Second case-control study finds no elevated risk
Sørensen and associates conducted a case-control study using medical databases in Denmark and concluded that there is no increased risk of atrial fibrillation and flutter with use of an oral bisphosphonate. They identified 13,586 patients who had atrial fibrillation and flutter and 65,054 patients who did not. Of these, 435 cases (3.2%) and 1,958 controls (2.9%) were current users of a bisphosphonate for osteoporosis. Etidronate and alendronate were used with almost the same frequency among cases and controls. The adjusted relative risk of atrial fibrillation with current use of a bisphosphonate, compared with nonuse, was 0.95 (95% CI, 0.84–1.07). New users had a relative risk of 0.75 (95% CI, 0.49–1.16), broadly similar to the estimate for continuing users (relative risk, 0.96; 95% CI, 0.85–1.09).
Bottom line? There is no compelling evidence that oral bisphosphonates cause an increase in atrial fibrillation. Even in the smaller case-control study that found a suggestion of elevated risk, the authors think that, at most, 3% of cases of atrial fibrillation might be attributable to oral alendronate.
An approach to osteonecrosis of the jaw among bisphosphonate users
Khan AA, Sándor GK, Dore E, et al. Canadian consensus practice guidelines for bisphosphonate-associated osteonecrosis of the jaw. J Rheumatol. 2008;35:1391–1397.
Since 2003, when the first reports of osteonecrosis of the jaw (ONJ) in patients receiving bisphosphonates were published, there has been widespread uncertainty among patients, physicians, and oral surgeons about diagnosis, identification of individuals at risk, prevention, and management of this troubling disorder (FIGURE 1).
To address these concerns, a multidisciplinary task force was convened by the Canadian Association of Oral and Maxillofacial Surgeons to systematically review the data. The task force included representatives from national and international societies representing the disciplines of oral surgery, dentistry, oral pathology, oral medicine, endocrinology, rheumatology, and oncology.
After reviewing the data, the task force made the following recommendations:
- In all oncology patients, a thorough dental examination, including radiographs, should be completed before IV bisphosphonate therapy is initiated. In this population, any invasive dental procedure is ideally completed before the start of high-dose bisphosphonate therapy. For nonurgent procedures in current users of bisphosphonate therapy, the drug should be discontinued 3 to 6 months before the dental treatment.
- Nononcology patients who are starting oral or IV bisphosphonate therapy do not require a dental examination beforehand, provided dental care is appropriate and oral hygiene is good.
- All patients taking a bisphosponate should be encouraged to stop smoking, limit alcohol use, and maintain good oral hygiene.

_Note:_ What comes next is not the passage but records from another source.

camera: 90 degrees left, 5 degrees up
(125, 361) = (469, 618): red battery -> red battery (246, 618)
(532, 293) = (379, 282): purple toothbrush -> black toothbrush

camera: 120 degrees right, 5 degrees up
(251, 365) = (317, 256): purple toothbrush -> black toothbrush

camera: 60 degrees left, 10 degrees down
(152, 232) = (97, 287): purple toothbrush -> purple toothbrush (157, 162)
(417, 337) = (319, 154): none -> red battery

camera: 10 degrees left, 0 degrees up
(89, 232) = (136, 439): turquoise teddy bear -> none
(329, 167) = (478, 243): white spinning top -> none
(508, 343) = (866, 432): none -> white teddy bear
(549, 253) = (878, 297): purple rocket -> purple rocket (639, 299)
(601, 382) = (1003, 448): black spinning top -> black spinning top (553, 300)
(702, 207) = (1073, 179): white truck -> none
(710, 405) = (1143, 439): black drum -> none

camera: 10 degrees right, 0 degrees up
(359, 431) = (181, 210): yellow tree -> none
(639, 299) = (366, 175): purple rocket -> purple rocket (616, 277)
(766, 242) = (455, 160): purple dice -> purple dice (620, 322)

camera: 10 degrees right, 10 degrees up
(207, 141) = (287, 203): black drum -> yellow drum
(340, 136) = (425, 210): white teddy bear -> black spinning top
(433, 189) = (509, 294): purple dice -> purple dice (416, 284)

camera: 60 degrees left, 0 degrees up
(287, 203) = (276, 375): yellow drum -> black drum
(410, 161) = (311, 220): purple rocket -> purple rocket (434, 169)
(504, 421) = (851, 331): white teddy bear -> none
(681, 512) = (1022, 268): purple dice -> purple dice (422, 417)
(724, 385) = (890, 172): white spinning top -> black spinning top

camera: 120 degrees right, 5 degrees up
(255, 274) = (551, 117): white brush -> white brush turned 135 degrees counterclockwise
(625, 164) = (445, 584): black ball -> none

- Patients who have already been diagnosed with ONJ are best managed with supportive care, including pain control, treatment of secondary infection, and removal of necrotic debris. Aggressive debridement is contraindicated.
These recommendations are extremely helpful, especially because they make it clear that the average patient who has osteoporosis does not need to discontinue therapy before undergoing a dental procedure. Nor do patients who are about to embark on therapy—oral or IV—need any special dental examination as long as they maintain good oral hygiene and dental self-care.
Task force members were identified on the basis of their knowledge and expertise in the diagnosis and management of ONJ.
FIGURE 1 Osteonecrosis of the jaw
Blood flow to bone tissue is decreased in osteonecrosis of the jaw, leading to death of that tissue and the eventual collapse of bone.
ILLUSTRATIONS BY ROB FLEWELL FOR OBG MANAGEMENT
Distinctive fracture pattern linked to long-term alendronate
Neviaser AS, Lane JM, Lenart BA, Edobor-Osula F, Lorich DG. Low-energy femoral shaft fractures associated with alendronate use. J Orthop Trauma. 2008;22:346–350.
Patients who sustain a fracture of the proximal femoral shaft after minimal or no trauma are likely to be long-term users of alendronate, according to a recent study. These fractures are characterized by a simple transverse pattern, “beaking” of the cortex on one side, and hypertrophy of the diaphyseal cortex (FIGURE 2).
In a retrospective study, Neviaser and colleagues blindly reviewed both radiographs and medical records of 59 patients who had femoral-shaft fractures. Among the 25 users of alendronate, 19 had experienced low- or no-trauma fractures with this distinctive pattern; only one nonuser had (odds ratio, 139.33; 95% CI, 19.0–939.4; p<.0001). This fracture pattern was 98% specific to alendronate use.
The average duration of alendronate use in patients who had this fracture pattern was significantly longer than in those who did not (6.9 years vs 2.5 years, respectively; p=.002). Only one patient with this fracture pattern had been taking alendronate for less than 4 years.
FIGURE 2 Low-impact femoral fracture
Simple transverse fractures of the proximal femur after low or no trauma have been linked to long-term alendronate use.